CHAPTER 5. TALANA HILL.
Out of the huddled line of crouching men an officer sprang shouting, and a score of soldiers vaulted over the wall and followed at his heels. It was Captain Connor, of the Irish Fusiliers, but his personal magnetism carried up with him some of the Rifles as well as men of his own command. He and half his little forlorn hope were struck down - he, alas! to die the same night - but there were other leaders as brave to take his place. 'Forrard away, men, forrard away!' cried Nugent, of the Rifles. Three bullets struck him, but he continued to drag himself up the boulder-studded hill. Others followed, and others, from all sides they came running, the crouching, yelling, khaki-clad figures, and the supports rushed up from the rear. For a time they were beaten down by their own shrapnel striking into them from behind, which is an amazing thing when one considers that the range was under 2000 yards. It was here, between the wall and the summit, that Colonel Gunning, of the Rifles, and many other brave men met their end, some by our own bullets and some by those of the enemy; but the Boers thinned away in front of them, and the anxious onlookers from the plain below saw the waving helmets on the crest, and learned at last that all was well.
But it was, it must be confessed, a Pyrrhic victory. We had our hill, but what else had we? The guns which had been silenced by our fire had been removed from the kopje. The commando which seized the hill was that of Lucas Meyer, and it is computed that he had with him about 4000 men. This figure includes those under the command of Erasmus, who made halfhearted demonstrations against the British flank. If the shirkers be eliminated, it is probable that there were not more than a thousand actual combatants upon the hill. Of this number about fifty were killed and a hundred wounded. The British loss at Talana Hill itself was 41 killed and 180 wounded, but among the killed were many whom the army could ill spare. The gallant but optimistic Symons, Gunning of the Rifles, Sherston, Connor, Hambro, and many other brave men died that day. The loss of officers was out of all proportion to that of the men.
An incident which occurred immediately after the action did much to rob the British of the fruits of the victory. Artillery had pushed up the moment that the hill was carried, and had unlimbered on Smith's Nek between the two hills, from which the enemy, in broken groups of 50 and 100, could be seen streaming away. A fairer chance for the use of shrapnel has never been. But at this instant there ran from an old iron church on the reverse side of the hill, which had been used all day as a Boer hospital, a man with a white flag. It is probable that the action was in good faith, and that it was simply intended to claim a protection for the ambulance party which followed him. But the too confiding gunner in command appears to have thought that an armistice had been declared, and held his hand during those precious minutes which might have turned a defeat into a rout. The chance passed, never to return. The double error of firing into our own advance and of failing to fire into the enemy's retreat makes the battle one which cannot be looked back to with satisfaction by our gunners.

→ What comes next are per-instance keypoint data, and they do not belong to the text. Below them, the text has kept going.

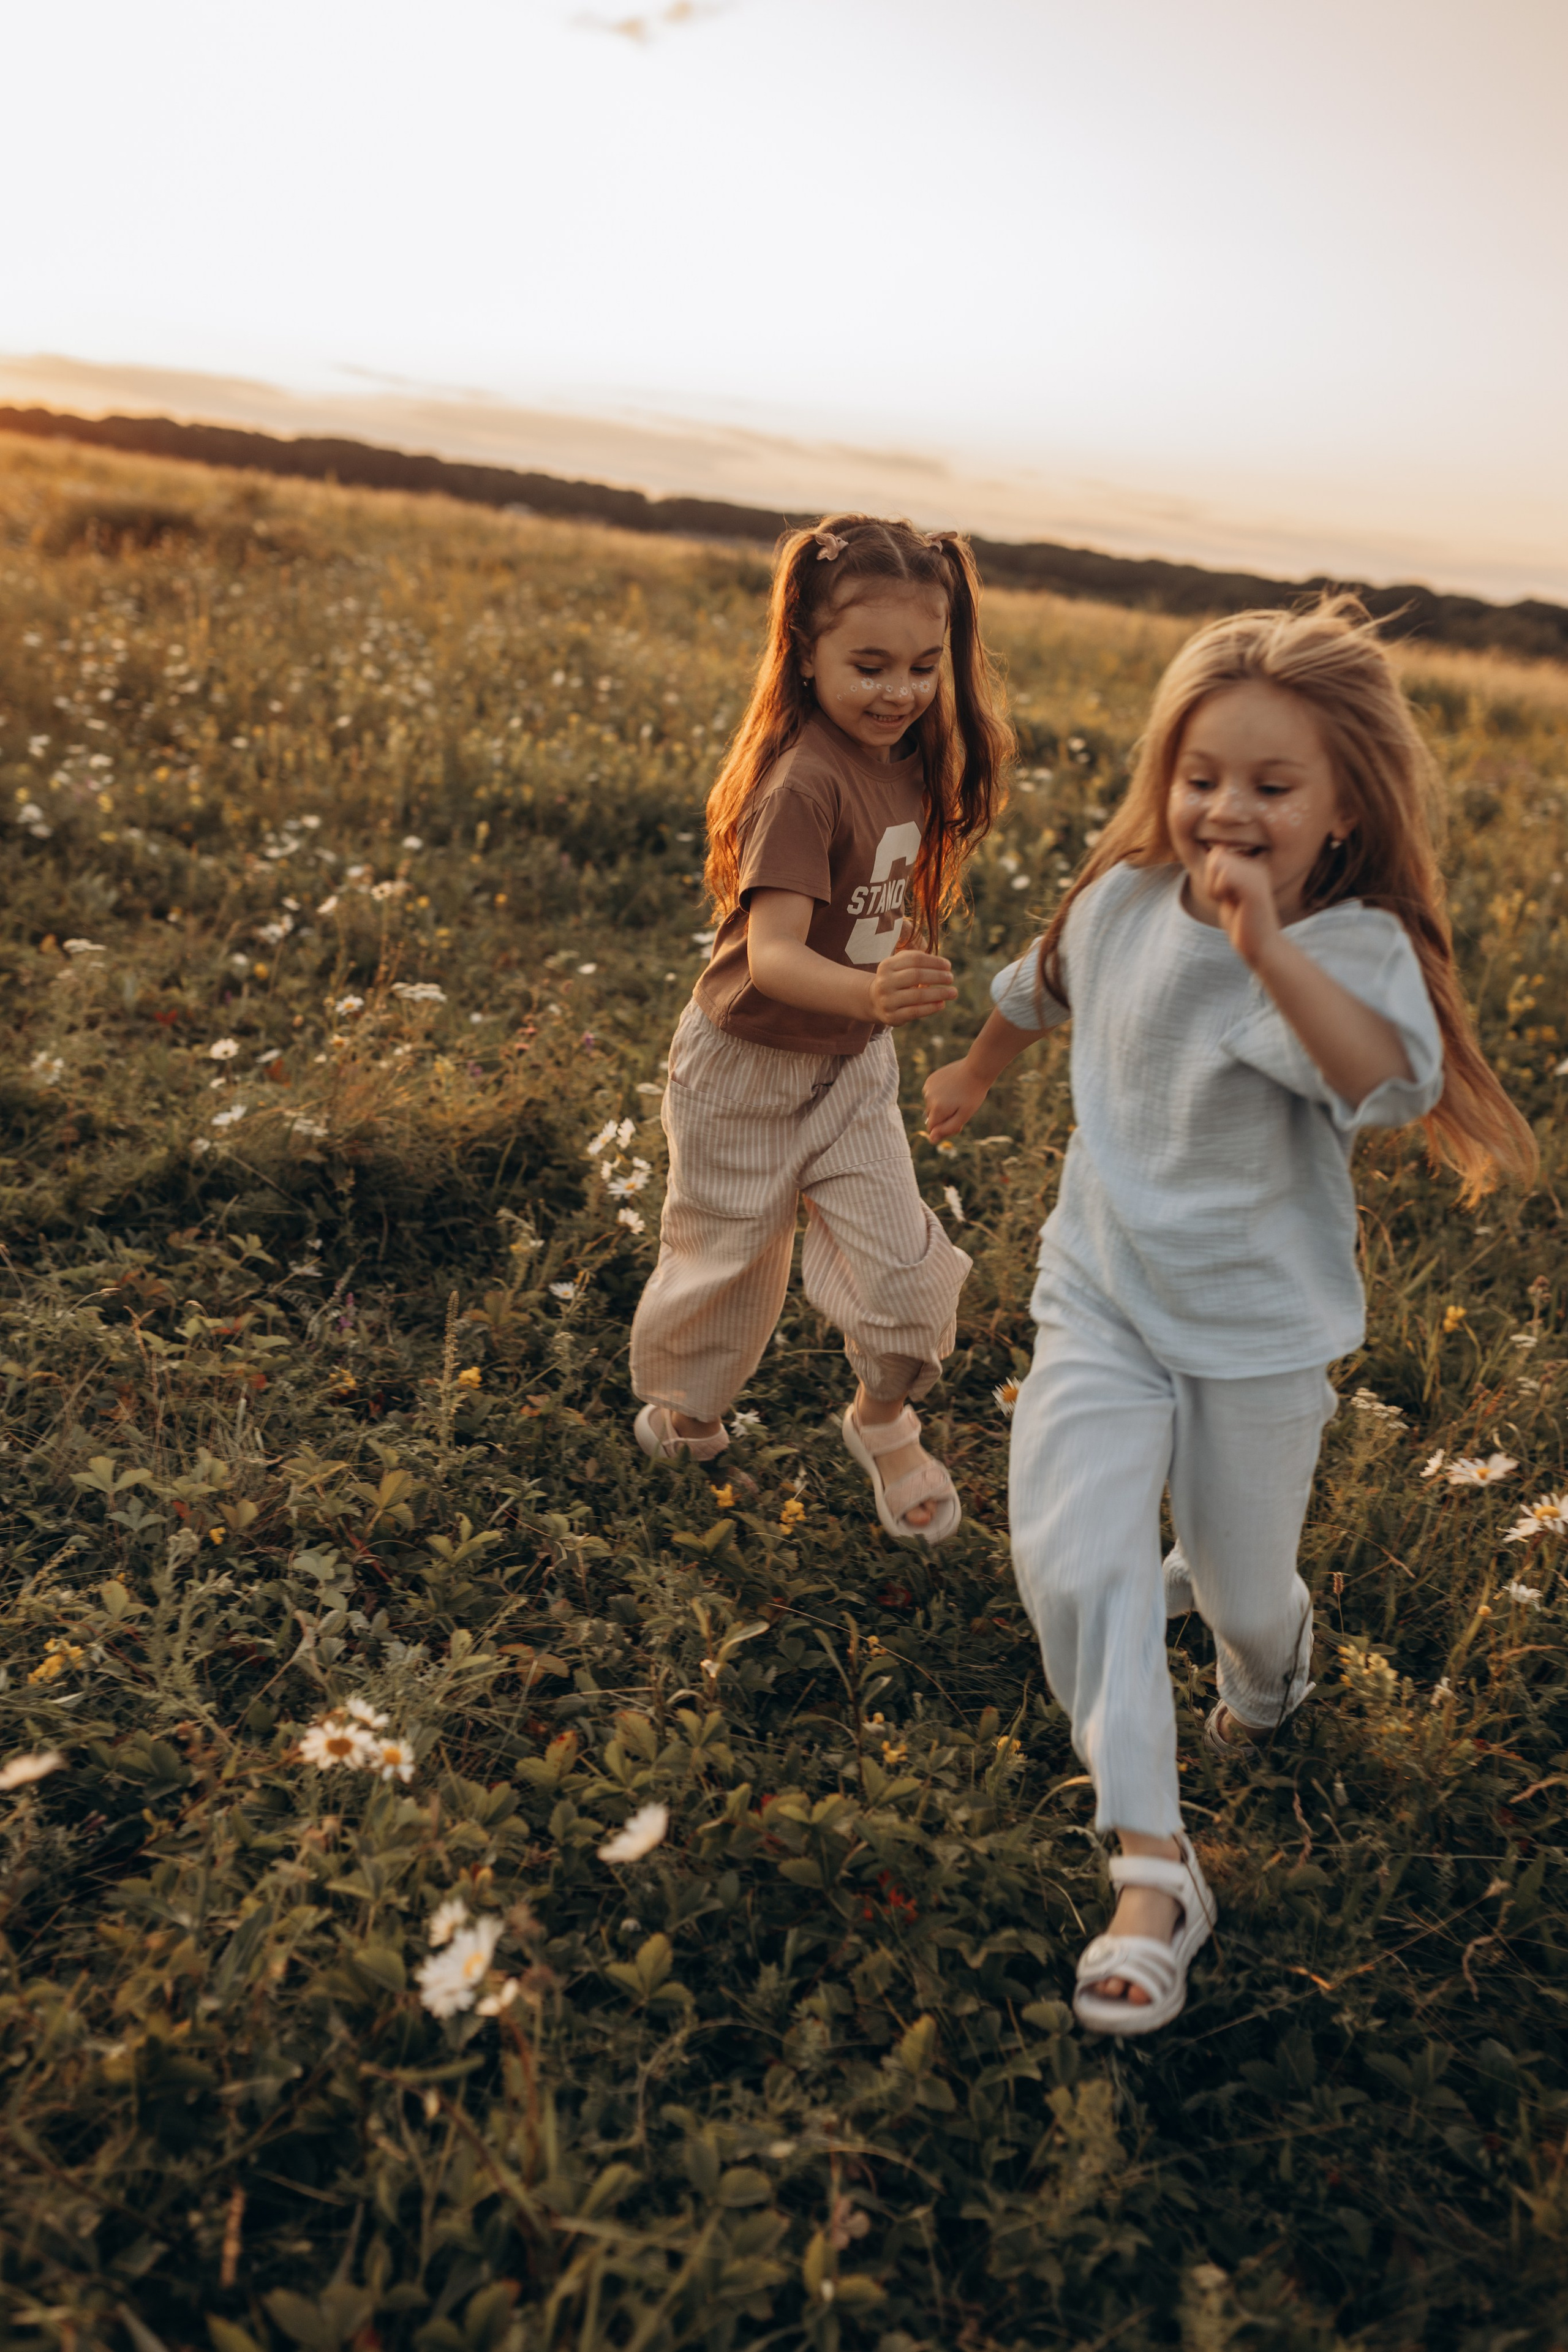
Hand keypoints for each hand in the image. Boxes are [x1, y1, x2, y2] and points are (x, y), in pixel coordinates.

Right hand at [869, 943, 956, 1026]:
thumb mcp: (900, 966)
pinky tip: (942, 1004)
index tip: (948, 965)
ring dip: (939, 993)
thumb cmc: (896, 979)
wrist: (875, 1001)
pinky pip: (915, 1012)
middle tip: (951, 978)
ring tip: (953, 992)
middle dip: (938, 976)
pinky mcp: (892, 1016)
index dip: (934, 961)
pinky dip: (931, 1008)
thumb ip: (918, 961)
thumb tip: (944, 967)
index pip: (915, 959)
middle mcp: (884, 982)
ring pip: (918, 995)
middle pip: (916, 975)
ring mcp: (887, 1000)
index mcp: (887, 965)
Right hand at [923, 1057, 988, 1142]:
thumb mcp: (964, 1116)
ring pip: (932, 1105)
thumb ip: (947, 1129)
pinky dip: (940, 1094)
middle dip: (943, 1116)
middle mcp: (928, 1098)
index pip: (932, 1129)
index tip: (958, 1122)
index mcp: (936, 1109)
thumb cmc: (973, 1094)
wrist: (976, 1069)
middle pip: (932, 1117)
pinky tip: (952, 1088)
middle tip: (961, 1108)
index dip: (944, 1129)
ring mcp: (928, 1088)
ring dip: (941, 1104)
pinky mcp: (930, 1080)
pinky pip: (932, 1094)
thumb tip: (931, 1139)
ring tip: (957, 1095)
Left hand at [1202, 845, 1281, 970]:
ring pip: (1217, 863)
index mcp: (1251, 866)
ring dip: (1213, 887)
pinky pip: (1224, 875)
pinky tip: (1231, 904)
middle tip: (1226, 899)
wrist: (1261, 946)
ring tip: (1230, 902)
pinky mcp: (1254, 888)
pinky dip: (1218, 891)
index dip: (1211, 875)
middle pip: (1215, 856)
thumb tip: (1211, 855)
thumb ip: (1218, 875)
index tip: (1225, 895)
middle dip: (1210, 880)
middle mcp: (1256, 866)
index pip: (1217, 853)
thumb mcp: (1225, 894)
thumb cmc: (1241, 924)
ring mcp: (1256, 875)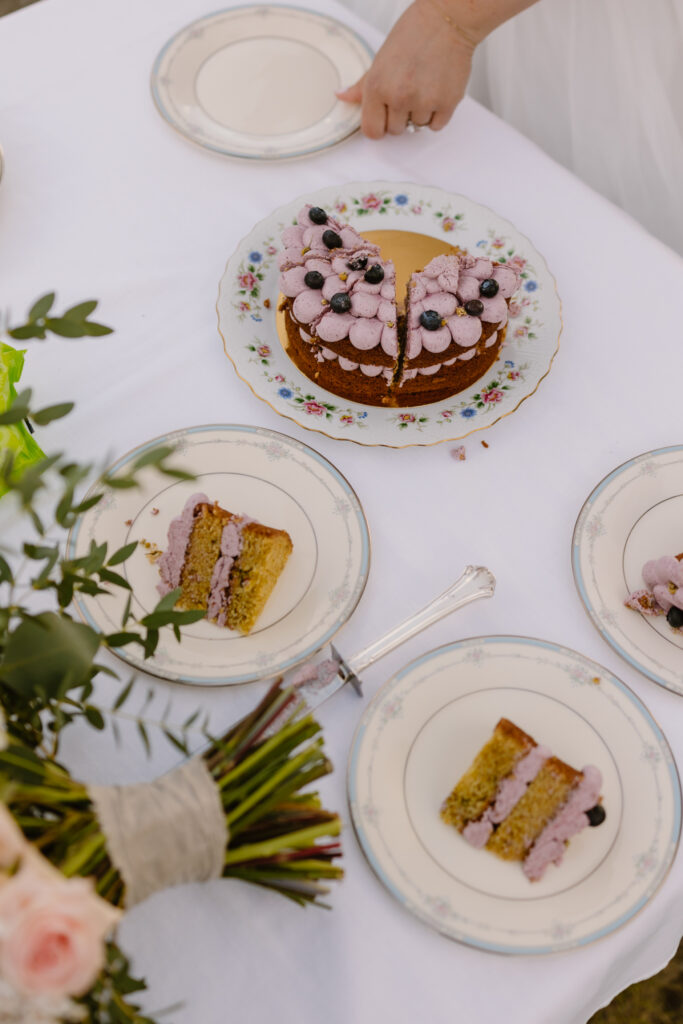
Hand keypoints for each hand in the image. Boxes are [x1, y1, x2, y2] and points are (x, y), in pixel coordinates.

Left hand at [336, 0, 477, 138]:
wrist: (446, 21)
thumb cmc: (413, 35)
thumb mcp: (380, 59)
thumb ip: (362, 86)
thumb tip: (342, 96)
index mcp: (377, 87)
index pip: (372, 131)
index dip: (379, 125)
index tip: (384, 118)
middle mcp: (399, 97)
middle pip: (395, 131)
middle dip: (400, 116)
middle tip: (408, 90)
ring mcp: (423, 102)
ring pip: (417, 127)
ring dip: (420, 113)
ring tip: (424, 85)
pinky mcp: (446, 103)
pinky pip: (436, 126)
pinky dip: (437, 114)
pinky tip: (436, 91)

In the meantime some miles away another train of events had led to a complete disaster to our small cavalry force - a disaster which robbed our dearly bought infantry victory of much of its importance. That action alone was undoubtedly a victorious one, but the net result of the day's fighting cannot be said to have been certainly in our favour. It was Wellington who asserted that his cavalry always got him into scrapes, and the whole of British military history might furnish examples of what he meant. Here again our cavalry got into trouble. Suffice it for the civilian to chronicle the fact, and leave it to the military critic to portion out the blame.
One company of mounted infantry (that of the Rifles) had been told off to form an escort for the guns. The rest of the mounted infantry with part of the 18th Hussars (Colonel Moller) had moved round the right flank until they reached the right rear of the enemy. Such a movement, had Lucas Meyer been the only opponent, would have been above criticism; but knowing, as we did, that there were several commandoes converging upon Glencoe it was obviously taking a very grave and certain risk to allow the cavalry to wander too far from support. They were soon entangled in broken country and attacked by superior numbers of the Boers. There was a time when they might have exerted an important influence upon the action by attacking the Boer ponies behind the hills, but the opportunity was allowed to pass. An attempt was made to get back to the army, and a series of defensive positions were held to cover the retreat, but the enemy's fire became too hot to allow them to be retained. Every route save one appeared to be blocked, so the horsemen took this, which led them into the heart of a second commando of the enemy. Finding no way through, the force took up a defensive position, part of them in a farm and part on a kopje which overlooked it.